- _ZIEL DER AUFGABE_: Gib sämtliche folgenden Daten Zeile für Zeile unverändert wieder.
───── DATENZEILEN
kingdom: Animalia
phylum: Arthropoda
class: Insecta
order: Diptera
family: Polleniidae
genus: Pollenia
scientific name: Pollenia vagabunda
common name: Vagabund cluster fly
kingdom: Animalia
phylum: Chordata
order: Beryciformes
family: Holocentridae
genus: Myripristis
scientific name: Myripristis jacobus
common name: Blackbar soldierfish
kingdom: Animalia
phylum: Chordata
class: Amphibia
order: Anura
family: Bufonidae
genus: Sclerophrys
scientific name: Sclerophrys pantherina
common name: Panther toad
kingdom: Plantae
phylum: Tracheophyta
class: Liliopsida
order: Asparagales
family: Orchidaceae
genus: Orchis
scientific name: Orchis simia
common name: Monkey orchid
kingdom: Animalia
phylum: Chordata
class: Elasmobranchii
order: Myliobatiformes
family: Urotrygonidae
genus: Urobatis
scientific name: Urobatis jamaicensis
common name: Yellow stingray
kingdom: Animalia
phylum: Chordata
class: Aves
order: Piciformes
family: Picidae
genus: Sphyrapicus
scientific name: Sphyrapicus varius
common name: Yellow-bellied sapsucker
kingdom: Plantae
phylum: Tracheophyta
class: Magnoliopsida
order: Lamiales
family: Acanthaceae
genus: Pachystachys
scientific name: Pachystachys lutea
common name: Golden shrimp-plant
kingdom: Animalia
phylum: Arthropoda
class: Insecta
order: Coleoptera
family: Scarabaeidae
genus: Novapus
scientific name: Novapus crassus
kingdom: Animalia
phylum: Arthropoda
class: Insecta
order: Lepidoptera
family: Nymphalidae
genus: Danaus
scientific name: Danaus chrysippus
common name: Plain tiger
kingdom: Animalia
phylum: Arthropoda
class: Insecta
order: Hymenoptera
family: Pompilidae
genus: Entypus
──────────
- _ANTWORT_:
kingdom: Animalia
phylum: Arthropoda
class: Insecta
order: Diptera
family: Polleniidae
genus: Pollenia
scientific name: Pollenia vagabunda
common name: Vagabund cluster fly
kingdom: Animalia
phylum: Chordata
order: Beryciformes
family: Holocentridae
genus: Myripristis
scientific name: Myripristis jacobus
common name: Blackbar soldierfish
kingdom: Animalia
phylum: Chordata
class: Amphibia
order: Anura
family: Bufonidae
genus: Sclerophrys
scientific name: Sclerophrys pantherina
common name: Panther toad
kingdom: Plantae
phylum: Tracheophyta
class: Liliopsida
order: Asparagales
family: Orchidaceae
genus: Orchis
scientific name: Orchis simia
common name: Monkey orchid
kingdom: Animalia
phylum: Chordata
class: Elasmobranchii
order: Myliobatiformes
family: Urotrygonidae
genus: Urobatis
scientific name: Urobatis jamaicensis
common name: Yellow stingray
kingdom: Animalia
phylum: Chordata
class: Aves
order: Piciformes
family: Picidae
genus: Sphyrapicus
scientific name: Sphyrapicus varius
common name: Yellow-bellied sapsucker
kingdom: Plantae
phylum: Tracheophyta
class: Magnoliopsida
order: Lamiales
family: Acanthaceae
genus: Pachystachys
scientific name: Pachystachys lutea
common name: Golden shrimp-plant
kingdom: Animalia
phylum: Arthropoda
class: Insecta
order: Coleoptera
family: Scarabaeidae
genus: Novapus
scientific name: Novapus crassus
kingdom: Animalia
phylum: Arthropoda
class: Insecta
order: Lepidoptera
family: Nymphalidae
genus: Danaus
scientific name: Danaus chrysippus
common name: Plain tiger
kingdom: Animalia
phylum: Arthropoda
class: Insecta
order: Hymenoptera
family: Pompilidae
genus: Entypus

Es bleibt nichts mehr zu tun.